Description of the task =>
Please convert the entries below into a JSON list of strings, one string for each line, with blank lines skipped. Leave the pictures out of your answer.

Raw entries =>

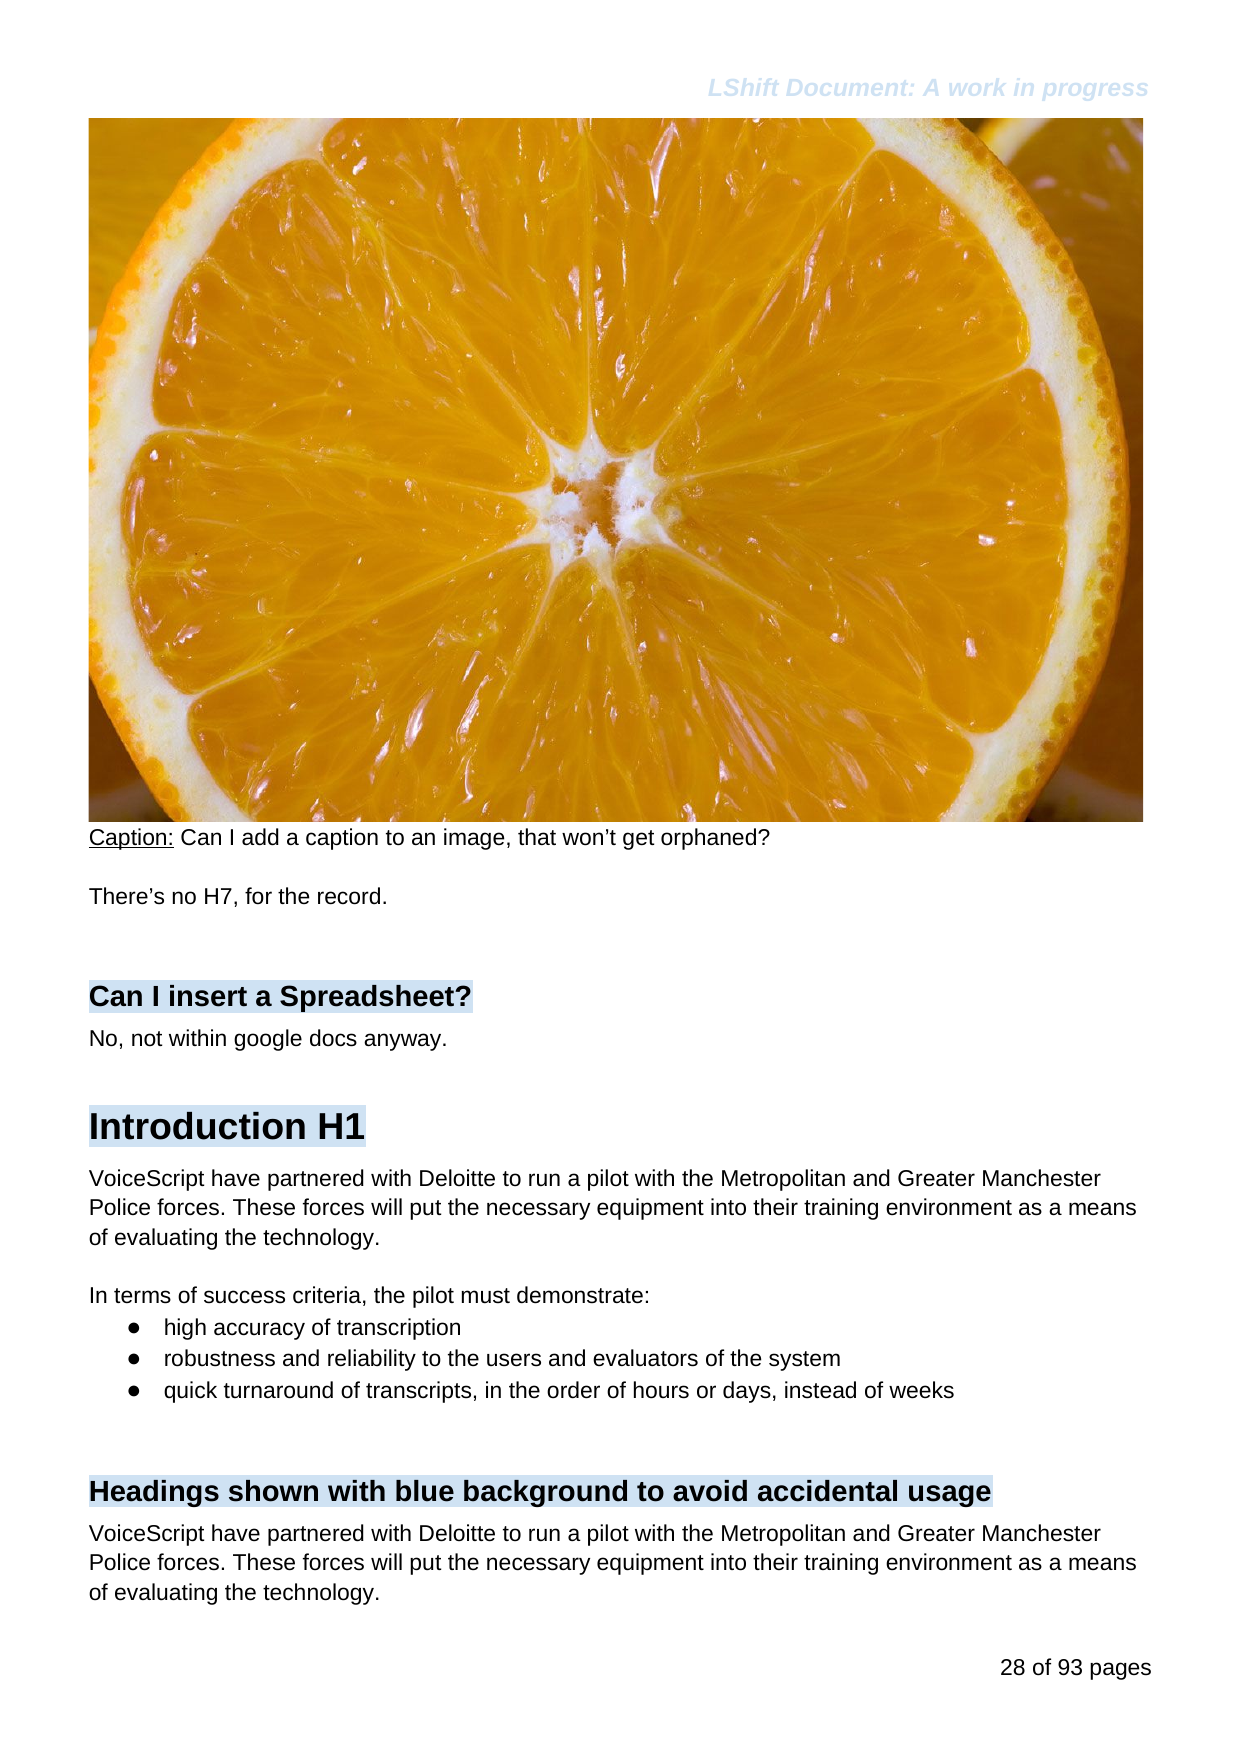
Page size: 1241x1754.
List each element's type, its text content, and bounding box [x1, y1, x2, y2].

text VoiceScript have partnered with Deloitte to run a pilot with the Metropolitan and Greater Manchester Police forces. These forces will put the necessary equipment into their training environment as a means of evaluating the technology. [88, 1521, 1152, 1605]
text In terms of success criteria, the pilot must demonstrate: [88, 1283, 1152, 1309]
text VoiceScript have partnered with Deloitte to run a pilot with the Metropolitan and Greater Manchester Police forces. These forces will put the necessary equipment into their training environment as a means of evaluating the technology. [88, 1166, 1152, 1250]
subtitle Can I insert a Spreadsheet? [473, 980, 1152, 1013]
picture [88, 118, 1144, 822]
text Caption: Can I add a caption to an image, that won’t get orphaned? [88, 825, 1152, 851]
text No, not within google docs anyway. [88, 1026, 1152, 1051]
list robustness and reliability to the users and evaluators of the system [126, 1344, 1152, 1372]
list quick turnaround of transcripts, in the order of hours or days, instead of weeks [126, 1376, 1152, 1404]
text There’s no H7, for the record. [88, 884, 1152, 909]
subtitle Headings shown with blue background to avoid accidental usage [993, 1475, 1152, 1507]
list high accuracy of transcription [126, 1313, 1152, 1340]
subtitle Introduction H1 [366, 1105, 1152, 1147]
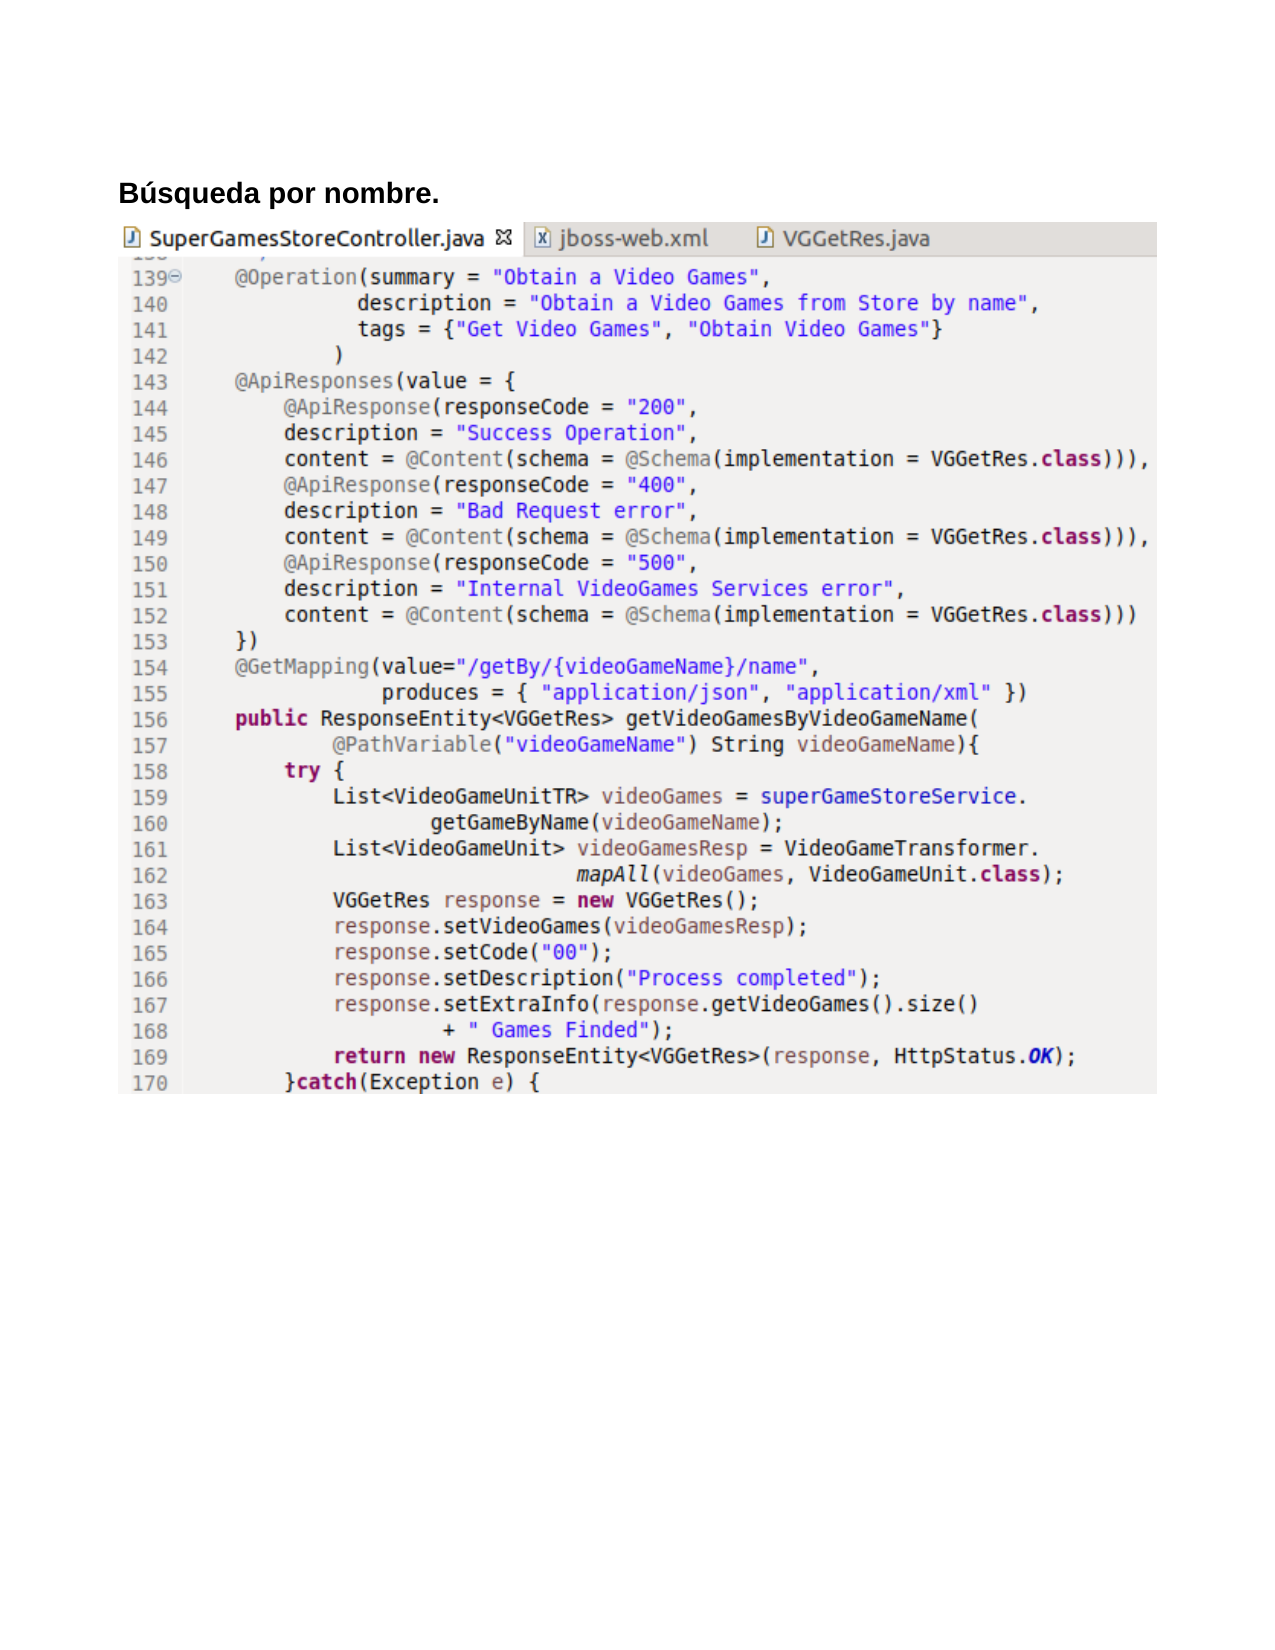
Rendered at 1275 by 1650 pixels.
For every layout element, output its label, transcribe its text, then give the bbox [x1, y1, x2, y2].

picture [118, 222, 1157, 1094]
subtitle Búsqueda por nombre. [118, 176, 1157, 210]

Answer in full =>
[
  "Page size: 1241x1754.",
  "List each element's type, its text content, and bounding box [x1, y1, x2, y2].",
  "text VoiceScript have partnered with Deloitte to run a pilot with the Metropolitan and Greater Manchester Police forces. These forces will put the necessary equipment into their training environment as a means of evaluating the technology. [88, 1521, 1152, 1605]",
  "text In terms of success criteria, the pilot must demonstrate: [88, 1283, 1152, 1309]",
  "text VoiceScript have partnered with Deloitte to run a pilot with the Metropolitan and Greater Manchester Police forces. These forces will put the necessary equipment into their training environment as a means of evaluating the technology. [88, 1166, 1152, 1250]",
  "subtitle Can I insert a Spreadsheet? [473, 980, 1152, 1013]",
  "picture [88, 118, 1144, 822]",
  "text Caption: Can I add a caption to an image, that won’t get orphaned? [88, 825, 1152, 851]",
  "text No, not within google docs anyway. [88, 1026, 1152, 1051]",
  "list robustness and reliability to the users and evaluators of the system [126, 1344, 1152, 1372]",
  "list quick turnaround of transcripts, in the order of hours or days, instead of weeks [126, 1376, 1152, 1404]",
  "text There’s no H7, for the record. [88, 884, 1152, 909]",
  "subtitle Headings shown with blue background to avoid accidental usage [993, 1475, 1152, 1507]",
  "list high accuracy of transcription [126, 1313, 1152, 1340]",
  "subtitle Introduction H1 [366, 1105, 1152, 1147]",
  "Rendered at 1275 by 1650 pixels.",
  "For every layout element, output its label, transcribe its text, then give the bbox [x1, y1, x2, y2].",
  "picture [118, 222, 1157, 1094]",
  "subtitle Búsqueda por nombre. [118, 176, 1157, 210]"
]